Uma semana com quatro dias de trabalho e três dias de descanso. Foi o que propôs o empresário Andrew Barnes em 2019, na Nova Zelândia. Desde então, o debate tem vindo a ganhar terreno e o modelo tem sido testado em vários países, como Portugal, Bélgica, Reino Unido e Espanha.
O Brasil também é uma das nações que tem feito experiências com redução da jornada de trabalho. No total, 21 empresas participaram de um projeto piloto para implantação da semana de quatro dias no país – 19 delas chegaram ao fim. O estudo foi resultado de uma parceria entre a 4 Day Week Brazil e outras organizações, como a Fundação Getulio Vargas (FGV-Eaesp).
Os resultados mostraram diversos avanços: melhorias na execução dos projetos (61,5%), maior capacidade de cumprimento de prazos (44,4%), aumento de energia para execução de tarefas (82,4%) e redução do estresse (62,7%).
“O resultado foi excelente para a saúde mental, com redução da ansiedade, estresse e insônia e aumento da atividade física e do bem-estar”, revela Renata Rivetti, CHO da Reconnect e diretora da 4 Day Week Brasil.
Em entrevista ao ESG Insights, Rivetti fala sobre os benefícios e desafios da semana de quatro dias nas empresas, como o tema se relaciona com a agenda ESG e as tendências de longo prazo. Confira.
ESG Insights – Qual o objetivo da iniciativa? O que há de inovador neste modelo?
Renata Rivetti – O trabalho intelectual acabou seguindo o modelo das fábricas pós-revolução industrial: cinco dias por semana e oito horas por dia. Essas oito horas no final se transformaram em três. Passamos o dia perdendo tempo e experimentando pseudoprodutividade.
“Essa pseudoprodutividade nos faz acreditar e valorizar o workaholic, como se quem trabalha muito necessariamente trabalha bem, gerando resultados. Este é um grande mito”
No trabalho intelectual, as horas trabalhadas não representam um resultado tão claro. Posso passar horas em reuniões improdutivas, ter diversas distrações ao longo do dia, muita comunicação e permanecer em processos repetitivos.
Essa pseudoprodutividade nos faz acreditar e valorizar o workaholic, como se quem trabalha muito necessariamente trabalha bem, gerando resultados. Este é um grande mito.

◆ **Objetivo**
Reproduza sem alterações a parte do trecho sobre a semana de quatro dias que começa nas palavras "Os resultados mostraram" e termina logo após "longo prazo. Confira.". As entradas provêm de outra fonte, sem relação com o trecho.

◆ **Material fornecido**
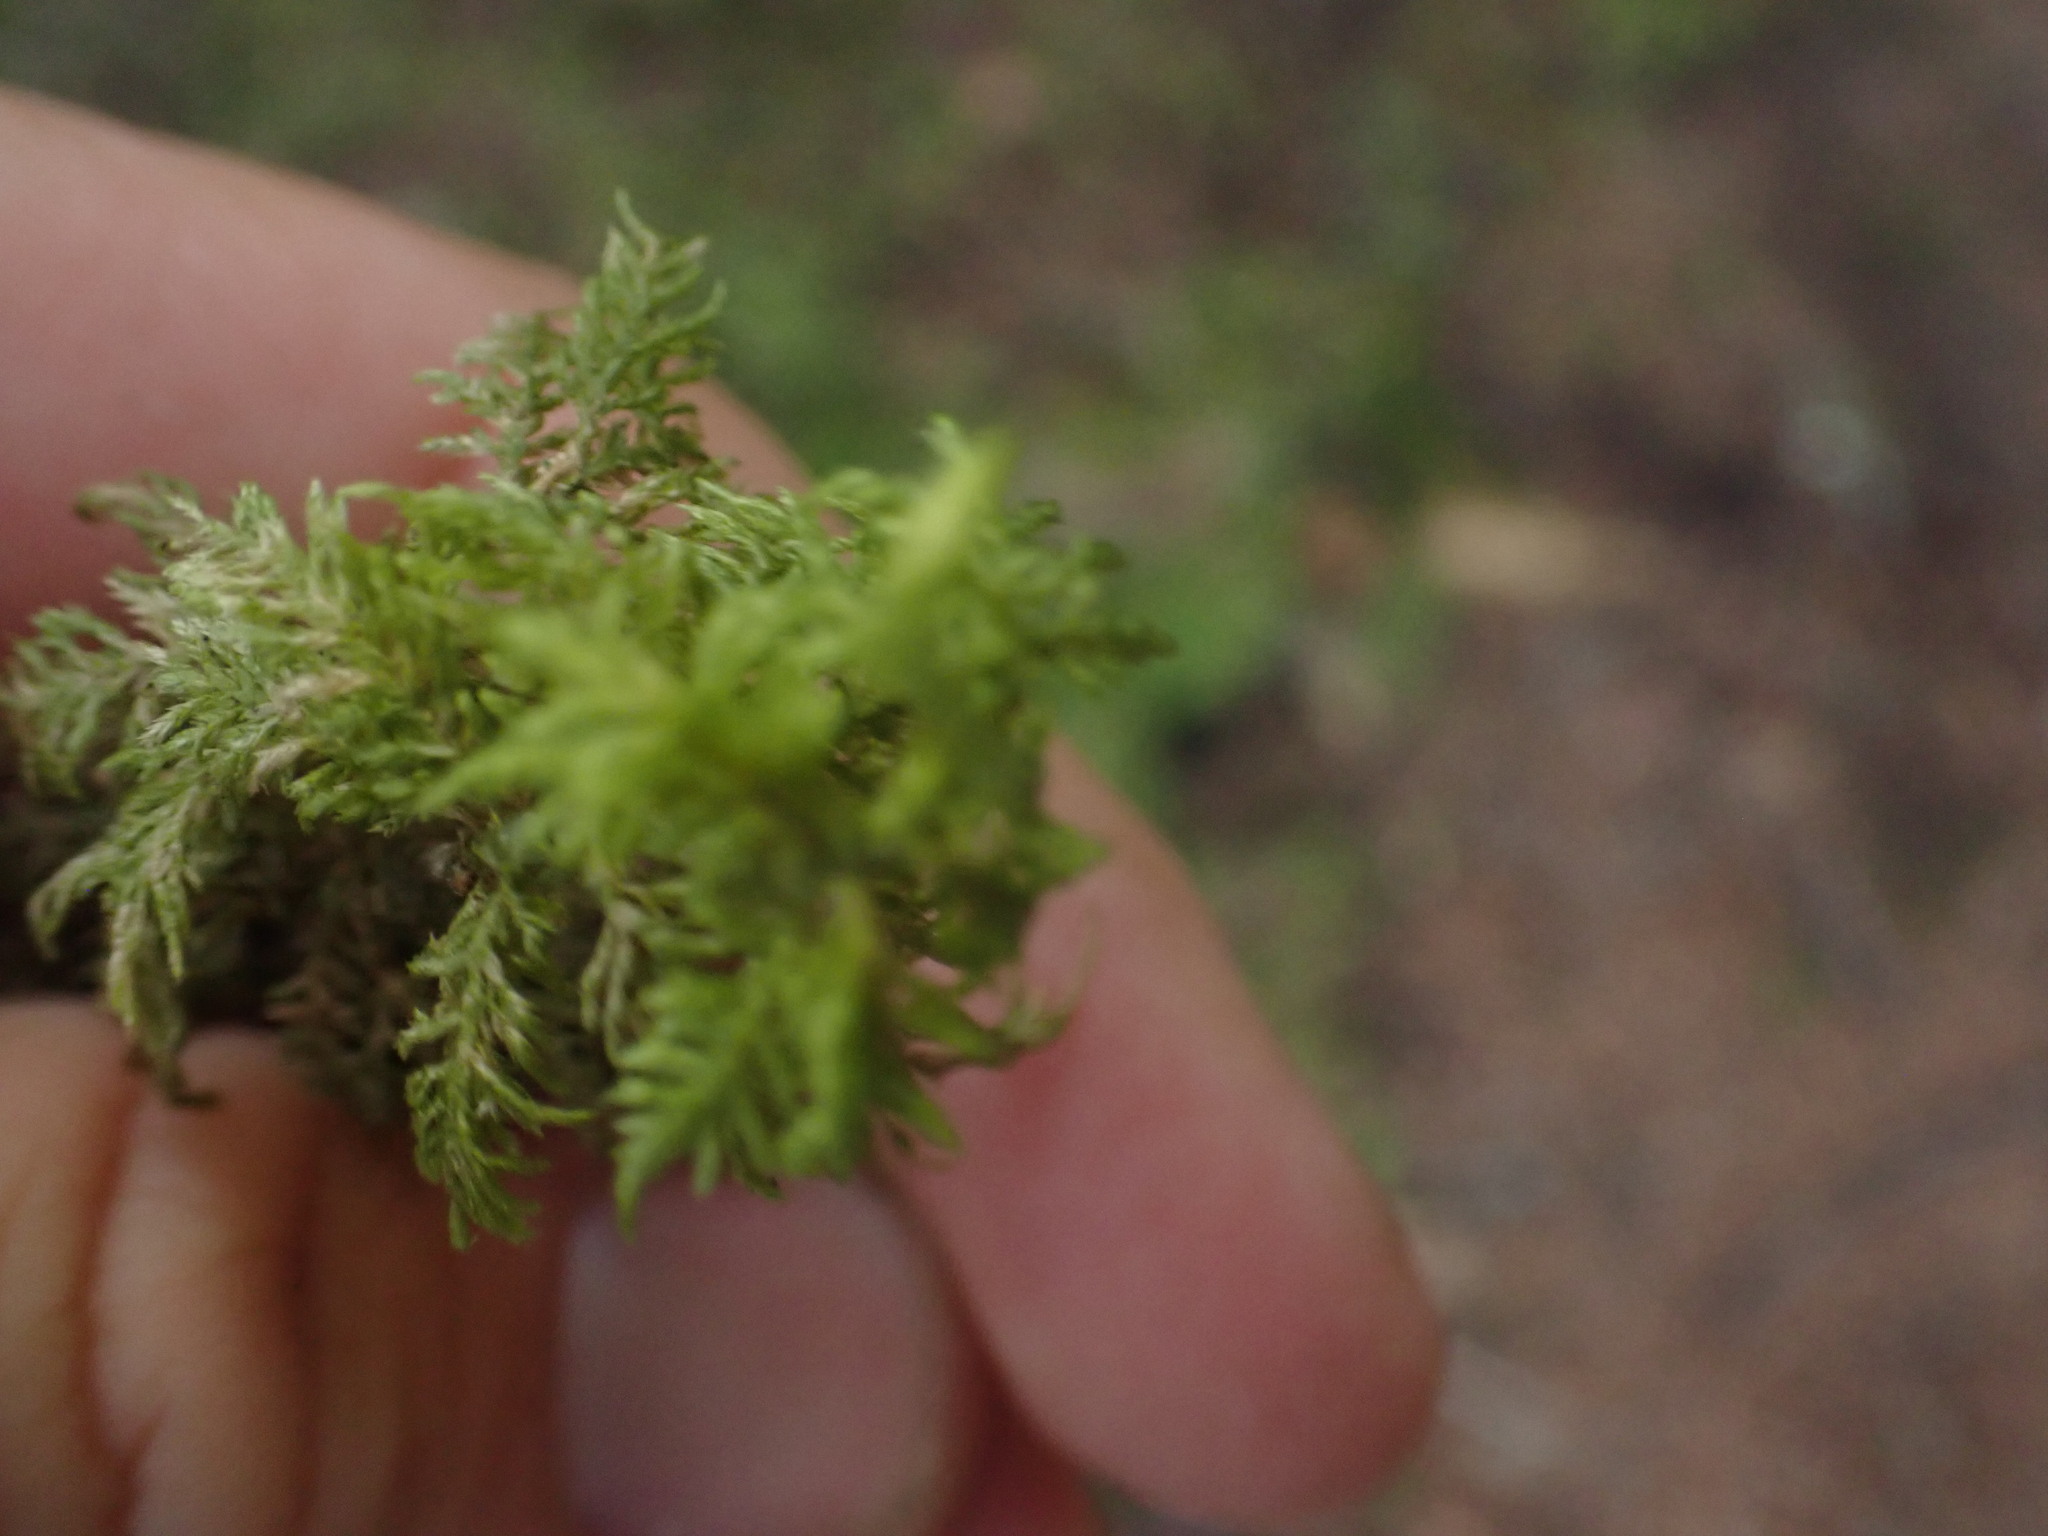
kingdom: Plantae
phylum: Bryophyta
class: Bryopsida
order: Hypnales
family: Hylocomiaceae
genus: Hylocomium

◆ **Resultado obtido**
Os resultados mostraram diversos avanços: melhorias na execução dos projetos (61,5%), maior capacidade de cumprimento de prazos (44,4%), aumento de energia para execução de tarefas (82,4%) e redução do estresse (62,7%).
“O resultado foi excelente para a saúde mental, com redução da ansiedade, estresse e insônia e aumento da atividade física e do bem-estar”, revela Renata Rivetti, CHO da Reconnect e diretora da 4 Day Week Brasil.
Em entrevista ao ESG Insights, Rivetti fala sobre os benefícios e desafios da semana de quatro dias nas empresas, como o tema se relaciona com a agenda ESG e as tendências de longo prazo. Confira.